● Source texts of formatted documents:

= = = =

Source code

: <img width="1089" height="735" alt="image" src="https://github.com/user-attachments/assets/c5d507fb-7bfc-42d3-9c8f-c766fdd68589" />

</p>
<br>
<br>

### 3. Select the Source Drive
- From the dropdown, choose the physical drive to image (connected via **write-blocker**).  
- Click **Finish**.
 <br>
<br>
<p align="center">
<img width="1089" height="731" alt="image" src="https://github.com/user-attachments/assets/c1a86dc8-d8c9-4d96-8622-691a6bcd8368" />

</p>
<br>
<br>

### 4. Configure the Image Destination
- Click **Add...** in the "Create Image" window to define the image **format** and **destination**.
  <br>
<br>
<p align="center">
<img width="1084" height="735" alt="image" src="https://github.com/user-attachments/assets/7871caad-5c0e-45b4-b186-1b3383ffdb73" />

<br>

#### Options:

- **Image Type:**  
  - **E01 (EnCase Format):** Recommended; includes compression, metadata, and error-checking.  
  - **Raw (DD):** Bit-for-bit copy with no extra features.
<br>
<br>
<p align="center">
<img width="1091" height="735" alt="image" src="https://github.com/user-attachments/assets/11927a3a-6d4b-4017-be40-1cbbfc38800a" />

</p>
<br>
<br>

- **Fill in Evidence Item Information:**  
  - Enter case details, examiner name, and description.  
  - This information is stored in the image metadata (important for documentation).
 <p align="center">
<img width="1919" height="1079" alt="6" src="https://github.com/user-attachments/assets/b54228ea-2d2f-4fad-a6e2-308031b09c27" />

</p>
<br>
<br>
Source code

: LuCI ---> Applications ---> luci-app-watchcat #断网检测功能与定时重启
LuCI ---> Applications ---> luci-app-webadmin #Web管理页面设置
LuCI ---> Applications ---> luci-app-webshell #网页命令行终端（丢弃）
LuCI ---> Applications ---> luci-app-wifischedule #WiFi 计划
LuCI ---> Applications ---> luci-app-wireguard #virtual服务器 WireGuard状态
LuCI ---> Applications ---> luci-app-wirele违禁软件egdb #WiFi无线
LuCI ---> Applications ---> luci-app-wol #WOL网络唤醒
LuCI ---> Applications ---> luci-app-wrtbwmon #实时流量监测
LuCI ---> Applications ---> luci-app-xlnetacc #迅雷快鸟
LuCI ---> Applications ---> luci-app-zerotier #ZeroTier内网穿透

= = = =

● Goal of the exercise: Output each record precisely as written.

● Answer for this exercise:
Source code

: <img width="1089" height="735" alt="image" src="https://github.com/user-attachments/assets/c5d507fb-7bfc-42d3-9c8f-c766fdd68589" />

</p>
<br>
<br>

### 3. Select the Source Drive
- From the dropdown, choose the physical drive to image (connected via **write-blocker**).  
- Click **Finish**.
 <br>
<br>
<p align="center">
<img width="1089" height="731" alt="image" src="https://github.com/user-attachments/assets/c1a86dc8-d8c9-4d96-8622-691a6bcd8368" />

</p>
<br>
<br>

### 4. Configure the Image Destination
- Click **Add...** in the "Create Image" window to define the image **format** and **destination**.
  <br>
<br>
<p align="center">
<img width="1084" height="735" alt="image" src="https://github.com/user-attachments/assets/7871caad-5c0e-45b4-b186-1b3383ffdb73" />

<br>

#### Options:

- **Image Type:**  
  - **E01 (EnCase Format):** Recommended; includes compression, metadata, and error-checking.  
  - **Raw (DD):** Bit-for-bit copy with no extra features.
<br>
<br>
<p align="center">
<img width="1091" height="735" alt="image" src="https://github.com/user-attachments/assets/11927a3a-6d4b-4017-be40-1cbbfc38800a" />

</p>
<br>
<br>

- **Fill in Evidence Item Information:**  
  - Enter case details, examiner name, and description.  
  - This information is stored in the image metadata (important for documentation).
 <p align="center">
<img width="1919" height="1079" alt="6" src="https://github.com/user-attachments/assets/b54228ea-2d2f-4fad-a6e2-308031b09c27" />

</p>
<br>
<br>
Source code

: LuCI ---> Applications ---> luci-app-watchcat #断网检测功能与定时重启
LuCI ---> Applications ---> luci-app-webadmin #Web管理页面设置
LuCI ---> Applications ---> luci-app-webshell #网页命令行终端（丢弃）
LuCI ---> Applications ---> luci-app-wifischedule #WiFi 计划
LuCI ---> Applications ---> luci-app-wireguard #virtual服务器 WireGuard状态
LuCI ---> Applications ---> luci-app-wirele违禁软件egdb #WiFi无线
LuCI ---> Applications ---> luci-app-wol #WOL网络唤醒
LuCI ---> Applications ---> luci-app-wrtbwmon #实时流量监测
LuCI ---> Applications ---> luci-app-xlnetacc #迅雷快鸟
LuCI ---> Applications ---> luci-app-zerotier #ZeroTier内网穿透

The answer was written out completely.